• Complete the following:
1. Translate this sentence from the afternoon tea account into Spanish: "The event, which was held on 28 September, was a great success with 50 Ukrainians attending and thoroughly enjoying themselves."
2. According to the afternoon tea account, who served as interpreter at the event?
3. List every drink the afternoon tea account says was served at the event.

• Selected text:
——

Seeing the plight of the people fleeing Ukraine, our Club decided they wanted to help.  After exploring a number of opportunities, we decided to hold an afternoon tea for them, to meet and greet them and try to identify their most urgent needs.  The event, which was held on 28 September, was a great success with 50 Ukrainians attending and thoroughly enjoying themselves.
We were assisted us in running the event by Olivia, who has lived here for some time and acted as our interpreter, and Sergei, who used to MC at weddings in Ukraine, as our MC for the day.  The event was instigated and set up by Eden Rigo with support from President Brian and Louise Hancock.
To our surprise, most of the Ukrainian people did not know each other as they had come from different parts of the country and had not previously been to an event together in Perth.  In this regard, the event was a great help to them as they met other people that had come from the same towns and cities in Ukraine. 
Sergei passed the microphone around and asked each person to introduce themselves and say a bit about themselves.  The interpreter advised us that many of their stories were heart wrenching, one lady recounted burying her husband, another told of her son and grandson being enlisted, and others of their city of 600,000 drained in population down to 100,000.  Whist we could not understand what they were saying, the expression was clear and conveyed the sadness of what is happening to their country. Although there were several tears shed, the dominant mood was of the day from being reunited with other Ukrainians in a safe country was happiness.
During the event, a continuous supply of food was prepared in the kitchen by Louise and handed out by the other Rotarians present.  Coffee, tea, beer, wine and soft drinks were also served and readily consumed.  To entertain the group of mostly older women, a modern dance routine was performed by Angelina.   
The primary purpose of the event was to determine what Rotary can do to assist these people.  To this end, a questionnaire was circulated asking the attendees what we could assist them with.  Eden has collected the handouts and will evaluate them to assist us in developing a list of tasks that we can assist the Ukrainians with.

——

• Available data:
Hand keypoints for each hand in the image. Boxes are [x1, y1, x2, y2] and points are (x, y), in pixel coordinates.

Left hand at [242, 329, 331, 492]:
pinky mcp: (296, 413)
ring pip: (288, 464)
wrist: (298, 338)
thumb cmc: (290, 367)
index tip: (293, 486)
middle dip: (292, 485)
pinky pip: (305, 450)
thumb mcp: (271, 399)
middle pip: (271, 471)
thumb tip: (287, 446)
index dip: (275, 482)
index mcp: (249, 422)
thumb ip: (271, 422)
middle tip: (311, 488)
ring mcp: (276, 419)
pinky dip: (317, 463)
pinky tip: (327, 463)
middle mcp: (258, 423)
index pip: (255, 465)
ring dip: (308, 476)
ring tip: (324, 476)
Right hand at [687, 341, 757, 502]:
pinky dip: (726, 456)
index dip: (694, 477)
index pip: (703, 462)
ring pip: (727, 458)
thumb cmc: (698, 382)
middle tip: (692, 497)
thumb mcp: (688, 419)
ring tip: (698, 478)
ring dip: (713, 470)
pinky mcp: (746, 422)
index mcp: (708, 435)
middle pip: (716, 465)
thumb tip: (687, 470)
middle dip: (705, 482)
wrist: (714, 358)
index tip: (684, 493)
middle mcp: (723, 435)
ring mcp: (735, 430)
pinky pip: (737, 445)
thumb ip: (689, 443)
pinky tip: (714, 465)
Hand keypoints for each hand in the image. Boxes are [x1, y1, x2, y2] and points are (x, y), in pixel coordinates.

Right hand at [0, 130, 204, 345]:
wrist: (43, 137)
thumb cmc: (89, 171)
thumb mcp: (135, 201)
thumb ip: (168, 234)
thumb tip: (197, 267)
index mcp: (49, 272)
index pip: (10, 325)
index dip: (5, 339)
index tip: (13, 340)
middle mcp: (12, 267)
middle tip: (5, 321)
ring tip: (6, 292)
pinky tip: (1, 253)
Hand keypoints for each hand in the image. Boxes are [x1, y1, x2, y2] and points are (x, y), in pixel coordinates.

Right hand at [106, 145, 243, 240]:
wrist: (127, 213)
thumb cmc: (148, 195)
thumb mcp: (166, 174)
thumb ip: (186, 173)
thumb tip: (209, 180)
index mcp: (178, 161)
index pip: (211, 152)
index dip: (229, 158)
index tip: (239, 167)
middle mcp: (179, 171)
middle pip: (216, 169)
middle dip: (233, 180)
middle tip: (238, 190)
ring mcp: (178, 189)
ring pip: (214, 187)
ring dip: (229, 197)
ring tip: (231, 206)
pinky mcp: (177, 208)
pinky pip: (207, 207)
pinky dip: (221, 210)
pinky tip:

——

• Results for each task:
1. El evento, que se celebró el 28 de septiembre, fue un gran éxito, con la asistencia de 50 ucranianos que disfrutaron muchísimo.

2. Olivia

3. Coffee, tea, beer, wine, soft drinks